YOUR TASKS -
1/ Reproduce a passage from the comment thread on Rule 36 affirmances, beginning at the words "It is just unbelievable" and stopping after the words "lack of character.".
2/ List the names under which commenters posted in the comment thread on Rule 36 affirmances.
3/ Resume the comment thread on Rule 36 affirmances, picking up after its last sentence.


  3. concerned October 17, 2018 1:39 pm

    Guys:

    Great idea, however, you missed the real reason for Rule 36.

    Rule 36 is a cousin to the rule of 72 for investment purposes to determine time for an investment to double (rate of return divided into 72). Rule 36 represents at what time frame will the United States be 36th in the world patent community. Currently, we are 12th or 1/3 there after 4.33 years after Alice. To approximate the time frame to get to 36th in world standings, take the average number of Rule 36 rejections per week, for example 5 as in this article, and divide into 72.

    We will be 36th in the patent world community in approximately 14 years (72/5). Pretty good rule estimator since after 4 years 4 months (Alice) we are at 1/3 of the 14 years time frame there and find the United States 1/3 there in the patent community (12 of 36).

  4. B October 18, 2018 8:33 am

    The only thing scarier than some of these Rule 36 affirmances, are the published opinions that confirm our fears

  5. Night Writer October 19, 2018 11:51 am

    It is just unbelievable that the CAFC thinks it is OK to continue these Rule 36 affirmances.

    Again, what Trump should do –and he is the only one wild enough to do it–is dissolve the CAFC and reform it. That way he could get rid of all these Google appointments who were chosen for their lack of education in science and lack of character.

  6. Patent Investor October 19, 2018 1:43 pm

    You guys are missing the most obvious part of this construct. Potential Rule 36 affirmances will only be fed into the randomization computer for cases unfavorable to the patent owner.

  7. Joachim Martillo October 22, 2018 6:30 am

    The LLC prosecuting the 07/773,161 Application for a patent to my invention, Software Configurable Network Switching Device, was denied standing in the role of plaintiff under 35 USC § 145 even though the USPTO twice determined that this LLC owned the application during the course of prosecution.

    The CAFC upheld Judge Ellis (the Manafort trial judge) in a Rule 36 Affirmance on August 14, 2018.

SOURCE INFORMATION -
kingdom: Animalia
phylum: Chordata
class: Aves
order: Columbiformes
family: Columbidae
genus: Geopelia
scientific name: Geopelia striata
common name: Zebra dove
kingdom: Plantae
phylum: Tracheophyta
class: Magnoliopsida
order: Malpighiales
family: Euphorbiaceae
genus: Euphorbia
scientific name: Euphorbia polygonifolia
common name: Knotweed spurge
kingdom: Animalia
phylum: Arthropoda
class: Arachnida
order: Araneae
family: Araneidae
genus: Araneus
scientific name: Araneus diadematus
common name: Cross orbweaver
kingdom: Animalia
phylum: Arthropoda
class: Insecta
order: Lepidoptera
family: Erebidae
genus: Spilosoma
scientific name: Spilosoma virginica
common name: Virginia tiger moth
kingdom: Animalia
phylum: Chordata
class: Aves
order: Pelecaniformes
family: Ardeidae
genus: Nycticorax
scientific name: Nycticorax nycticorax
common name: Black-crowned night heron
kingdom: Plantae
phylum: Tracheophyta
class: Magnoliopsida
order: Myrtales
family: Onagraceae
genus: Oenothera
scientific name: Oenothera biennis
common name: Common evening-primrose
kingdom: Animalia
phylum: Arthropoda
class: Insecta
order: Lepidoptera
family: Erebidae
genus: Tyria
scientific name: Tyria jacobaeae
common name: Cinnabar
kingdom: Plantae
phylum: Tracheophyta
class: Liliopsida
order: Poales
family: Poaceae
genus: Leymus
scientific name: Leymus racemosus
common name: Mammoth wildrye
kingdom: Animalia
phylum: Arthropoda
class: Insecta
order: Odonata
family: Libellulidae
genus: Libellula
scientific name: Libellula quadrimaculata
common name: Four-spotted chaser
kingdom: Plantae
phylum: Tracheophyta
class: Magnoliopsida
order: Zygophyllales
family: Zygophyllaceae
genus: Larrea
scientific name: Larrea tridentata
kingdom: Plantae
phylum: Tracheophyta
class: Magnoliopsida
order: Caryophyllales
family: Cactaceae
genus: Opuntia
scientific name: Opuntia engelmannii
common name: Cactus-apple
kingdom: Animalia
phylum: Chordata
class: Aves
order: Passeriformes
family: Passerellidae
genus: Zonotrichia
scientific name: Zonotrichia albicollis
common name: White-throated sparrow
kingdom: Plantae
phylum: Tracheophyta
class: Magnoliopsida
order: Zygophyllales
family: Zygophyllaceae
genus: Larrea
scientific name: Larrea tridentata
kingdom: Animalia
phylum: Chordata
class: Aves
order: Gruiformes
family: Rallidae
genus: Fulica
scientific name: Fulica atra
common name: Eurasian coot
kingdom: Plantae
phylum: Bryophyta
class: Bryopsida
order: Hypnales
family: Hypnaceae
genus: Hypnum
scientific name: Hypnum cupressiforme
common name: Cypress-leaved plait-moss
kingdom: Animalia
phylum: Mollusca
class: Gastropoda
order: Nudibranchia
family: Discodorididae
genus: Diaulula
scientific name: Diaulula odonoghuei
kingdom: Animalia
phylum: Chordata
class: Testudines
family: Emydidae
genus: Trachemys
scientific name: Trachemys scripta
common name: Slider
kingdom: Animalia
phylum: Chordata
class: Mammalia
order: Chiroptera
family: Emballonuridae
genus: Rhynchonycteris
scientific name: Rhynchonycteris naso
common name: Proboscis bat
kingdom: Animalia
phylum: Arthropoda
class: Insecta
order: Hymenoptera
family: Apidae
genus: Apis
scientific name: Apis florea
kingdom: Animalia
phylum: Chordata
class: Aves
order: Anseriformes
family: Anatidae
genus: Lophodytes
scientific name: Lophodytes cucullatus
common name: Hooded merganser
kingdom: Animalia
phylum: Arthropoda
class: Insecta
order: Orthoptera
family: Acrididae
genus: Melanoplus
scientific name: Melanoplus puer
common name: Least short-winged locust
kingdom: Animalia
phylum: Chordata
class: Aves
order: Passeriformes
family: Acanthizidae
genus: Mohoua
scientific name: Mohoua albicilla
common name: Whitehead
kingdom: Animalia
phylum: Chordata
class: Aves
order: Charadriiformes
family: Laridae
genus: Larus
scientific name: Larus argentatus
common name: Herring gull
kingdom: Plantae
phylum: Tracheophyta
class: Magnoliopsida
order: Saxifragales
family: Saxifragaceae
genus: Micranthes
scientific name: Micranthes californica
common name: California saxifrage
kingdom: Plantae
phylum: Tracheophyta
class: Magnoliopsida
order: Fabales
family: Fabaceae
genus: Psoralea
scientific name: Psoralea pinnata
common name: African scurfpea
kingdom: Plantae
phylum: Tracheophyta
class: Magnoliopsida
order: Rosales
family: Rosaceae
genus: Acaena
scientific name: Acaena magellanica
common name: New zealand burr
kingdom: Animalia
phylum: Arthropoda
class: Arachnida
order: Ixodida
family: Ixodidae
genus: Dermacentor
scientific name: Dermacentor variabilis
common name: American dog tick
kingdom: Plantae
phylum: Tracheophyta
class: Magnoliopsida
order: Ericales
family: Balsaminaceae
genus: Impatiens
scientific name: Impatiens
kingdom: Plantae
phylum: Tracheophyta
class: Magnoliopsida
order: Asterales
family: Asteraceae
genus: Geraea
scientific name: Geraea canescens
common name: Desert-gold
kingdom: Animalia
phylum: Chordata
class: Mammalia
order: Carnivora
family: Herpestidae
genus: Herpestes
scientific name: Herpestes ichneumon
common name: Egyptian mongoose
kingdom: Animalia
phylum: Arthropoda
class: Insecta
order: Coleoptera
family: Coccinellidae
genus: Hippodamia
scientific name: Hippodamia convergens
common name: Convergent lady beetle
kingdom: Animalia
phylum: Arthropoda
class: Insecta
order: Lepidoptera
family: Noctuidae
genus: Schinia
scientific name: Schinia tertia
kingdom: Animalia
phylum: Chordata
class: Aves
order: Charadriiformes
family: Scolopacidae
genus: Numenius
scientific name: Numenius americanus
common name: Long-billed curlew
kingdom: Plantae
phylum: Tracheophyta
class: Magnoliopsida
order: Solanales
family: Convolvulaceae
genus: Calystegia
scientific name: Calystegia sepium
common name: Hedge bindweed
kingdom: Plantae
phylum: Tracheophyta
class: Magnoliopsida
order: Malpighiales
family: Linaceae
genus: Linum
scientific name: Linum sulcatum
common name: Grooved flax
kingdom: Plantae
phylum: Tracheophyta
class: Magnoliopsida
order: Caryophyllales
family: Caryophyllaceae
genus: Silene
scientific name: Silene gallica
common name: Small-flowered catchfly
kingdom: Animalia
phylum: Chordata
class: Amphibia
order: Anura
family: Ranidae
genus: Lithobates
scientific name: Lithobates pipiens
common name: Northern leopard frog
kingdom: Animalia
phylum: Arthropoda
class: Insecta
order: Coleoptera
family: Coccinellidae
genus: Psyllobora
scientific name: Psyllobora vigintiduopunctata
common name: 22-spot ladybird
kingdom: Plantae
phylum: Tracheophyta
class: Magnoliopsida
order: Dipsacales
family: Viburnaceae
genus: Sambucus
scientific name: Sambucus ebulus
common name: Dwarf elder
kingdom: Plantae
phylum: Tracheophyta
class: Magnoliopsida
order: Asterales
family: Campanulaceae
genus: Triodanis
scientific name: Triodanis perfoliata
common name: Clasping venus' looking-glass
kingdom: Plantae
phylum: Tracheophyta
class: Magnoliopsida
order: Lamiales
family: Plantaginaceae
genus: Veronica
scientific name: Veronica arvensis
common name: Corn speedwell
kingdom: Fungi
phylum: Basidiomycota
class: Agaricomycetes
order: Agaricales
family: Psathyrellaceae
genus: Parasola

ANSWERS IN ORDER -
1/
It is just unbelievable that the CAFC thinks it is OK to continue these Rule 36 affirmances.

    Again, what Trump should do –and he is the only one wild enough to do it–is dissolve the CAFC and reform it. That way he could get rid of all these Google appointments who were chosen for their lack of education in science and lack of character.

2/
concerned
B
Night Writer
Patent Investor
Joachim Martillo

3/
    On October 12, 2018 I filed a Complaint to Quiet Title in Suffolk Superior Court of the Trial Court of the Commonwealth of Massachusetts.

    This case may of interest because it underscores the distinction between

    1) the quieting of title to a patent or a patent application and

    2) the quieting of validity to a claim within an issued patent.

    The former is possible in state court. At present there is no action to quiet claim validity although one is desperately needed.

    This case may also be of interest because it may be the last case of a patent application prosecuted while it was semi-openly flagged in SAWS.

  8. Joachim Martillo October 22, 2018 3:41 pm

    PatentInvestor@October 19, 2018 1:43 pm

    I have wondered for a while whether there are ever Rule 36 Affirmances favorable to an Applicant (after Decision on Appeal) or to a Patent Owner (after Final Written Decision).

    Does anyone know of such Rule 36 Affirmances?

  9. Joachim Martillo October 22, 2018 3:52 pm

    I should add that the USPTO would be appealing against an Applicant to the CAFC

    1) if the Applicant chose to file a complaint under 35 USC § 145 (as the LLC did, which was prosecuting the application for letters patent to my invention) instead of the alternative, which is filing an appeal under 35 USC § 141, and

    2) if the DCEDVA determined that the Applicant was entitled to letters patent to his invention.

  10. Joachim Martillo October 22, 2018 4:36 pm

    Just to summarize: title validity and claim validity are very different, and the US patent system will be very sick until claim cancellations require due process in an Article III tribunal and compensation for losses just as taking of property requires due process and fair compensation for value.

    The US patent system also needs a quiet claim validity action comparable to a quiet title action.

  11. B October 29, 2018 7:21 pm

    “The PTAB issued a decision on request for rehearing last August after the patent applicant argued that the claims, which were rejected on 35 U.S.C. § 101 grounds for being directed to non-statutory subject matter, were patent-eligible . . . . .”

    Not a single patent application rejected under 101 has survived the CAFC.